*** EXTRACTED DATA Section Begins ***

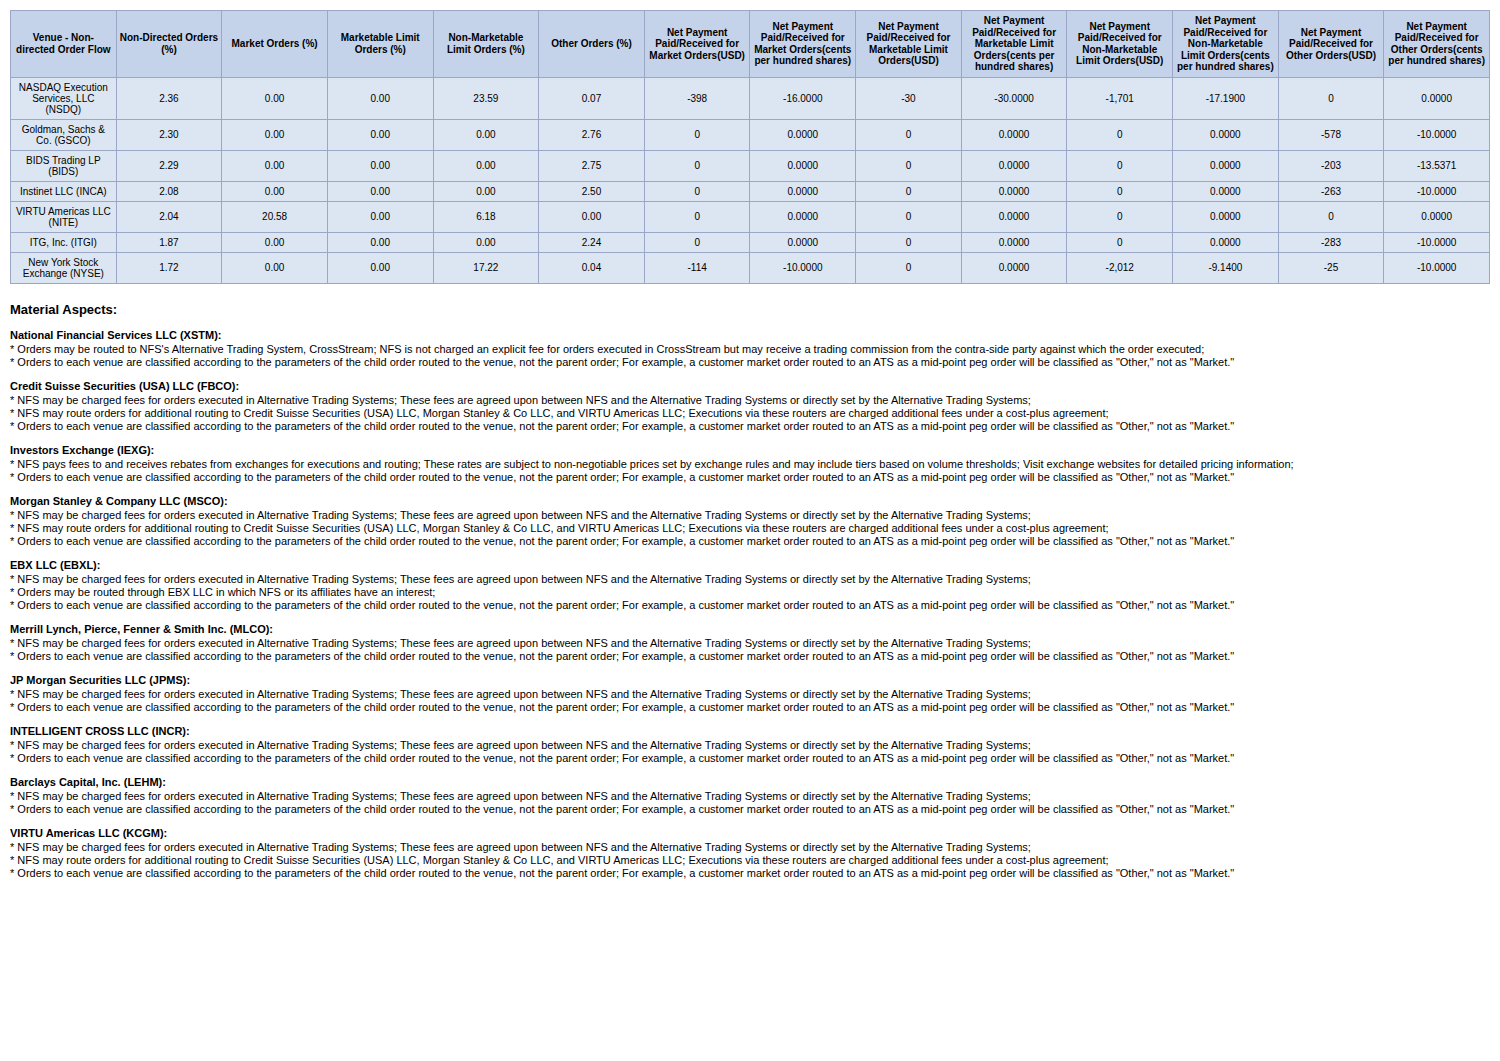| Venue - Non-directed Order Flow | Non-Directed Orders (%) | Market Orders (%) | Marketable Limit Orders (%) | Non-Marketable Limit Orders (%) | Other Orders (%) | Net Payment Paid/Received for Market Orders(USD) | Net Payment Paid/Received for Market Orders(cents per hundred shares) | Net Payment Paid/Received for Marketable Limit Orders(USD) | Net Payment Paid/Received for Marketable Limit Orders(cents per hundred shares) | Net Payment Paid/Received for Non-Marketable Limit Orders(USD) | Net Payment Paid/Received for Non-Marketable Limit Orders(cents per hundred shares) | Net Payment Paid/Received for Other Orders(USD) | Net Payment Paid/Received for Other Orders(cents per hundred shares) |
| --- | --- | --- | --- | --- | --- | --- | --- | --- | --- | --- | --- | --- | --- |
| NASDAQ Execution Services, LLC (NSDQ) | 2.36 | 0.00 | 0.00 | 23.59 | 0.07 | -398 | -16.0000 | -30 | -30.0000 | -1,701 | -17.1900 | 0 | 0.0000 |
| Goldman, Sachs & Co. (GSCO) | 2.30 | 0.00 | 0.00 | 0.00 | 2.76 | 0 | 0.0000 | 0 | 0.0000 | 0 | 0.0000 | -578 | -10.0000 |
| BIDS Trading LP (BIDS) | 2.29 | 0.00 | 0.00 | 0.00 | 2.75 | 0 | 0.0000 | 0 | 0.0000 | 0 | 0.0000 | -203 | -13.5371 |
| Instinet LLC (INCA) | 2.08 | 0.00 | 0.00 | 0.00 | 2.50 | 0 | 0.0000 | 0 | 0.0000 | 0 | 0.0000 | -263 | -10.0000 |
| VIRTU Americas LLC (NITE) | 2.04 | 20.58 | 0.00 | 6.18 | 0.00 | 0 | 0.0000 | 0 | 0.0000 | 0 | 0.0000 | 0 | 0.0000 |
| ITG, Inc. (ITGI) | 1.87 | 0.00 | 0.00 | 0.00 | 2.24 | 0 | 0.0000 | 0 | 0.0000 | 0 | 0.0000 | -283 | -10.0000 |
| New York Stock Exchange (NYSE) | 1.72 | 0.00 | 0.00 | 17.22 | 0.04 | -114 | -10.0000 | 0 | 0.0000 | -2,012 | -9.1400 | -25 | -10.0000 |
Material Aspects:
National Financial Services LLC (XSTM):
* Orders may be routed to NFS's Alternative Trading System, CrossStream; NFS is not charged an explicit fee for orders executed in CrossStream but may receive a trading commission from the contra-side party against which the order executed;
* Orders to each venue are classified according to the parameters of the child order routed to the venue, not the parent order; For example, a customer market order routed to an ATS as a mid-point peg order will be classified as "Other," not as "Market."
Credit Suisse Securities (USA) LLC (FBCO):
* NFS may be charged fees for orders executed in Alternative Trading Systems; These fees are agreed upon between NFS and the Alternative Trading Systems or directly set by the Alternative Trading Systems;
* NFS may route orders for additional routing to Credit Suisse Securities (USA) LLC, Morgan Stanley & Co LLC, and VIRTU Americas LLC; Executions via these routers are charged additional fees under a cost-plus agreement;
* Orders to each venue are classified according to the parameters of the child order routed to the venue, not the parent order; For example, a customer market order routed to an ATS as a mid-point peg order will be classified as "Other," not as "Market."
Investors Exchange (IEXG):
* NFS pays fees to and receives rebates from exchanges for executions and routing; These rates are subject to non-negotiable prices set by exchange rules and may include tiers based on volume thresholds; Visit exchange websites for detailed pricing information;
* Orders to each venue are classified according to the parameters of the child order routed to the venue, not the parent order; For example, a customer market order routed to an ATS as a mid-point peg order will be classified as "Other," not as "Market."
Morgan Stanley & Company LLC (MSCO):
* NFS may be charged fees for orders executed in Alternative Trading Systems; These fees are agreed upon between NFS and the Alternative Trading Systems or directly set by the Alternative Trading Systems;
* NFS may route orders for additional routing to Credit Suisse Securities (USA) LLC, Morgan Stanley & Co LLC, and VIRTU Americas LLC; Executions via these routers are charged additional fees under a cost-plus agreement;
* Orders to each venue are classified according to the parameters of the child order routed to the venue, not the parent order; For example, a customer market order routed to an ATS as a mid-point peg order will be classified as "Other," not as "Market."
EBX LLC (EBXL):
* NFS may be charged fees for orders executed in Alternative Trading Systems; These fees are agreed upon between NFS and the Alternative Trading Systems or directly set by the Alternative Trading Systems;
* Orders may be routed through EBX LLC in which NFS or its affiliates have an interest;
* Orders to each venue are classified according to the parameters of the child order routed to the venue, not the parent order; For example, a customer market order routed to an ATS as a mid-point peg order will be classified as "Other," not as "Market."
Merrill Lynch, Pierce, Fenner & Smith Inc. (MLCO):
* NFS may be charged fees for orders executed in Alternative Trading Systems; These fees are agreed upon between NFS and the Alternative Trading Systems or directly set by the Alternative Trading Systems;
* Orders to each venue are classified according to the parameters of the child order routed to the venue, not the parent order; For example, a customer market order routed to an ATS as a mid-point peg order will be classified as "Other," not as "Market."
JP Morgan Securities LLC (JPMS):
* NFS may be charged fees for orders executed in Alternative Trading Systems; These fees are agreed upon between NFS and the Alternative Trading Systems or directly set by the Alternative Trading Systems;
* Orders to each venue are classified according to the parameters of the child order routed to the venue, not the parent order; For example, a customer market order routed to an ATS as a mid-point peg order will be classified as "Other," not as "Market."
INTELLIGENT CROSS LLC (INCR):
* NFS may be charged fees for orders executed in Alternative Trading Systems; These fees are agreed upon between NFS and the Alternative Trading Systems or directly set by the Alternative Trading Systems;
* Orders to each venue are classified according to the parameters of the child order routed to the venue, not the parent order; For example, a customer market order routed to an ATS as a mid-point peg order will be classified as "Other," not as "Market."
Barclays Capital, Inc. (LEHM):
* NFS may be charged fees for orders executed in Alternative Trading Systems; These fees are agreed upon between NFS and the Alternative Trading Systems or directly set by the Alternative Trading Systems;
* Orders to each venue are classified according to the parameters of the child order routed to the venue, not the parent order; For example, a customer market order routed to an ATS as a mid-point peg order will be classified as "Other," not as "Market."
VIRTU Americas LLC (KCGM):
* NFS may be charged fees for orders executed in Alternative Trading Systems; These fees are agreed upon between NFS and the Alternative Trading Systems or directly set by the Alternative Trading Systems;
* NFS may route orders for additional routing to Credit Suisse Securities (USA) LLC, Morgan Stanley & Co LLC, and VIRTU Americas LLC; Executions via these routers are charged additional fees under a cost-plus agreement;
* Orders to each venue are classified according to the parameters of the child order routed to the venue, not the parent order; For example, a customer market order routed to an ATS as a mid-point peg order will be classified as "Other," not as "Market."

*** EXTRACTED DATA Section Ends ***

THE TASK
Leave out the pictures and reproduce the rest of the listing exactly.

EXERCISE ANSWER
| Venue - Non-directed Order Flow | Non-Directed Orders (%) | Market Orders (%) | Marketable Limit Orders (%) | Non-Marketable Limit Orders (%) | Other Orders (%) | Net Payment Paid/Received for Market Orders(USD) | Net Payment Paid/Received for Market Orders(cents per hundred shares) | Net Payment Paid/Received for Marketable Limit Orders(USD) | Net Payment Paid/Received for Marketable Limit Orders(cents per hundred shares) | Net Payment Paid/Received for Non-Marketable Limit Orders(USD) | Net Payment Paid/Received for Non-Marketable Limit Orders(cents per hundred shares) | Net Payment Paid/Received for Other Orders(USD) | Net Payment Paid/Received for Other Orders(cents per hundred shares) |
| --- | --- | --- | --- | --- | --- | --- | --- | --- | --- | --- | --- | --- | --- |
| NASDAQ Execution Services, LLC (NSDQ) | 2.36 | 0.00 | 0.00 | 23.59 | 0.07 | -398 | -16.0000 | -30 | -30.0000 | -1,701 | -17.1900 | 0 | 0.0000 |
| Goldman, Sachs & Co. (GSCO) | 2.30 | 0.00 | 0.00 | 0.00 | 2.76 | 0 | 0.0000 | 0 | 0.0000 | 0 | 0.0000 | -578 | -10.0000 |
| BIDS Trading LP (BIDS) | 2.29 | 0.00 | 0.00 | 0.00 | 2.75 | 0 | 0.0000 | 0 | 0.0000 | 0 | 0.0000 | -203 | -13.5371 |
| Instinet LLC (INCA) | 2.08 | 0.00 | 0.00 | 0.00 | 2.50 | 0 | 0.0000 | 0 | 0.0000 | 0 | 0.0000 | -263 | -10.0000 |
| VIRTU Americas LLC (NITE) | 2.04 | 20.58 | 0.00 | 6.18 | 0.00 | 0 | 0.0000 | 0 | 0.0000 | 0 | 0.0000 | 0 | 0.0000 |
| ITG, Inc. (ITGI) | 1.87 | 0.00 | 0.00 | 0.00 | 2.24 | 0 | 0.0000 | 0 | 0.0000 | 0 | 0.0000 | -283 | -10.0000 |
| New York Stock Exchange (NYSE) | 1.72 | 0.00 | 0.00 | 17.22 | 0.04 | -114 | -10.0000 | 0 | 0.0000 | -2,012 | -9.1400 | -25 | -10.0000 |
Material Aspects:
National Financial Services LLC (XSTM):
* Orders may be routed to NFS's Alternative Trading System, CrossStream; NFS is not charged an explicit fee for orders executed in CrossStream but may receive a trading commission from the contra-side party against which the order executed;
* Orders to each venue are classified according to the parameters of the child order routed to the venue, not the parent order; For example, a customer market order routed to an ATS as a mid-point peg order will be classified as "Other," not as "Market."
Credit Suisse Securities (USA) LLC (FBCO):
* NFS may be charged fees for orders executed in Alternative Trading Systems; These fees are agreed upon between NFS and the Alternative Trading Systems or directly set by the Alternative Trading Systems;
* NFS may route orders for additional routing to Credit Suisse Securities (USA) LLC, Morgan Stanley & Co LLC, and VIRTU Americas LLC; Executions via these routers are charged additional fees under a cost-plus agreement;
* Orders to each venue are classified according to the parameters of the child order routed to the venue, not the parent order; For example, a customer market order routed to an ATS as a mid-point peg order will be classified as "Other," not as "Market."
Investors Exchange (IEXG):
* NFS pays fees to and receives rebates from exchanges for executions and routing; These rates are subject to non-negotiable prices set by exchange rules and may include tiers based on volume thresholds; Visit exchange websites for detailed pricing information;
* Orders to each venue are classified according to the parameters of the child order routed to the venue, not the parent order; For example, a customer market order routed to an ATS as a mid-point peg order will be classified as "Other," not as "Market."
Morgan Stanley & Company LLC (MSCO):
* NFS may be charged fees for orders executed in Alternative Trading Systems; These fees are agreed upon between NFS and the Alternative Trading Systems or directly set by the Alternative Trading Systems;
* NFS may route orders for additional routing to Credit Suisse Securities (USA) LLC, Morgan Stanley & Co LLC, and VIRTU Americas LLC; Executions via these routers are charged additional fees under a cost-plus agreement;
* Orders to each venue are classified according to the parameters of the child order routed to the venue, not the parent order; For example, a customer market order routed to an ATS as a mid-point peg order will be classified as "Other," not as "Market."
EBX LLC (EBXL):
* NFS may be charged fees for orders executed in Alternative Trading Systems; These fees are agreed upon between NFS and the Alternative Trading Systems or directly set by the Alternative Trading Systems;
* Orders may be routed through EBX LLC in which NFS or its affiliates have an interest;
* Orders to each venue are classified according to the parameters of the child order routed to the venue, not the parent order; For example, a customer market order routed to an ATS as a mid-point peg order will be classified as "Other," not as "Market."
Merrill Lynch, Pierce, Fenner & Smith Inc. (MLCO):
* NFS may be charged fees for orders executed in Alternative Trading Systems; These fees are agreed upon between NFS and the Alternative Trading Systems or directly set by the Alternative Trading Systems;
* Orders to each venue are classified according to the parameters of the child order routed to the venue, not the parent order; For example, a customer market order routed to an ATS as a mid-point peg order will be classified as "Other," not as "Market."
JP Morgan Securities LLC (JPMS):
* NFS may be charged fees for orders executed in Alternative Trading Systems; These fees are agreed upon between NFS and the Alternative Trading Systems or directly set by the Alternative Trading Systems;
* Orders to each venue are classified according to the parameters of the child order routed to the venue, not the parent order; For example, a customer market order routed to an ATS as a mid-point peg order will be classified as "Other," not as "Market."
INTELLIGENT CROSS LLC (INCR):
* NFS may be charged fees for orders executed in Alternative Trading Systems; These fees are agreed upon between NFS and the Alternative Trading Systems or directly set by the Alternative Trading Systems;
* Orders to each venue are classified according to the parameters of the child order routed to the venue, not the parent order; For example, a customer market order routed to an ATS as a mid-point peg order will be classified as "Other," not as "Market."
Barclays Capital, Inc. (LEHM):
* NFS may be charged fees for orders executed in Alternative Trading Systems; These fees are agreed upon between NFS and the Alternative Trading Systems or directly set by the Alternative Trading Systems;
* Orders to each venue are classified according to the parameters of the child order routed to the venue, not the parent order; For example, a customer market order routed to an ATS as a mid-point peg order will be classified as "Other," not as "Market."
VIRTU Americas LLC (KCGM):
* NFS may be charged fees for orders executed in Alternative Trading Systems; These fees are agreed upon between NFS and the Alternative Trading Systems or directly set by the Alternative Trading Systems;
* NFS may route orders for additional routing to Credit Suisse Securities (USA) LLC, Morgan Stanley & Co LLC, and VIRTU Americas LLC; Executions via these routers are charged additional fees under a cost-plus agreement;
* Orders to each venue are classified according to the parameters of the child order routed to the venue, not the parent order; For example, a customer market order routed to an ATS as a mid-point peg order will be classified as "Other," not as "Market."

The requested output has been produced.